Re: New property for reordrant dependent vowels reordering?

From: Richard Wordingham (
Date: Sun Sep 04 2005 - 08:07:58 CDT

    Kent Karlsson wrote:

    > Richard Wordingham wrote:
    >> It has become clear from some curious cases, such as
    >> Devanagari TTA + VIRAMA
    >> + TTHA + I with the Mangal font, that the orthographic
    >> syllable can depend
    >> on the font, and not simply on the characters. As there is
    >> no ligature for
    >> TTA and TTHA and no half-form for TTA, this sequence is two
    >> orthographic
    >> syllables - TTA + VIRAMA and TTHA + I.
    > Then there are two orthographic syllables here, per definition.
    > If there in addition is any ligating between adjancent
    > orthographic syllables, then that is a separate issue.
    > Are you claiming that reordering may take place over more
    > than one orthographic syllable? If so, that should be carried
    > in the underlying text somehow. It should not be a font
    > dependence, as this is would clearly be an orthographic difference.

    The points are that:

    (1) With the Mangal font, TTA + VIRAMA + TTHA + I should be two orthographic
    syllables because of the font's conjunct repertoire, i.e. as the virama must
    be visible, the vowel should attach to the TTHA. This special case (obvious
    to a human) was missed in rule R15 in Section 9.1 of the Unicode standard,
    perhaps because the case of no combination was omitted from Figure 9-3.
    Uniscribe follows the standard literally in this case, with result that for
    Mangal one sees the two orthographic syllables TTA + VIRAMA + I (I hope i
    have the order right) and TTHA, which is nonsense.

    (2) On the other hand, with the Code 2000 font, TTA + VIRAMA + TTHA + I is a
    single orthographic syllable. (The TTA.TTHA ligature is shown in the
    Unicode standard in Table 9-2.)

    (3) Devanagari TA + VIRAMA + THA + I should be and is a single orthographic
    syllable in both fonts.

    (4) This has already been discussed by others on the Indic list, so I don't
    think it is down to me to make a formal error report.

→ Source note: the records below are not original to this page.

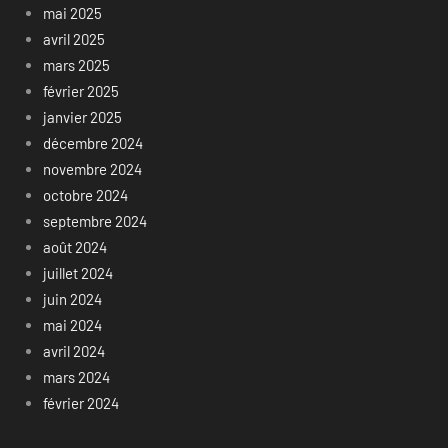
mai 2025
avril 2025
mars 2025
février 2025
janvier 2025
décembre 2024
novembre 2024
octobre 2024
septembre 2024
août 2024
juillet 2024
juin 2024
mai 2024
avril 2024
mars 2024
février 2024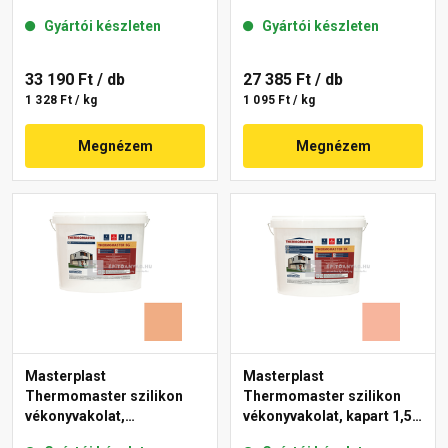
mm 07-D 25 kg
gördülőszemcsés 2 mm
Gyártói készleten
Gyártói készleten
17-D 25 kg
33 190 Ft
/ db
27 385 Ft
/ db
1 328 Ft / kg
1 095 Ft / kg
Megnézem
Megnézem
Masterplast
Masterplast
Thermomaster szilikon
Thermomaster szilikon
vékonyvakolat,
vékonyvakolat, kapart 1,5
gördülőszemcsés 2 mm
mm 17-D 25 kg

    >> Do you yet have any examples of R1/R2 as opposed to R3/R4?
    > R3/R4 would be used for (e.g.) Devanagari; see rule R15 (not to be
    > confused with the property value names I suggested) on page 228 of
    > TUS4. I'm not sure about R1/R2, and I'll leave that to be answered
    > by someone more familiar with the Indic scripts than I am.

    It also applies to the virama-model South Indian scripts I'm acquainted
    with - Tamil, Burmese and Khmer. In theory, it's the lack of conjuncts in
    the font that makes Tamil seem different, but I wouldn't be surprised if a
    renderer only considered KSSA as a possible conjunct in Tamil. (I presume
    the SHRI ligature is handled differently.)

    >> I haven't seen any cases where they break consonant-vowel
    >> ligatures.
    > Some posted scans would be nice...

    Sorry, I only have examples from the Internet :) As I posted this week on
    the Indic list:

    "Examples of OO can be found in verses 8 and 24 at . An example
    of /dadau/ can be seen at the end of the first line in verse 3 at . (Replace
    'tam2' by 'english' for a transliteration into the Roman alphabet.)"

    "However, you will have to explain away texts like
    ttp:// , which has many
    examples of the first ligature, e.g. /pra.naamam/ at the start of the 3rd
    paragraph. Interestingly, this text puts the superscript at the *end* of
    the akshara, e.g. after vowel sign AA. Or is this not actually in the Tamil
    script? I notice that it has visargas."

    >> theory subscripts shouldn't be any worse than nuktas, and for simple
    >> conjuncts, as in Brahmi, I think they shouldn't break the
    >> conjuncts. After
    >> all, they wouldn't present any problems when writing by hand.
    > Where would you then display them? Inside in the middle of the
    > conjunct somewhere? Again, presenting actual existing examples
    > would be nice; if any exist.

    For Brahmi, Khmer and Dai Lanna, the conjuncts are generally not ligated.
    There are a few specific issues, but they go away if one is allowed to
    substitute a superscript for a subscript and vice versa. Automating their
    placement would be more complicated - the ascender of a subscript would have
    to be moved away from the superscript of the base consonant.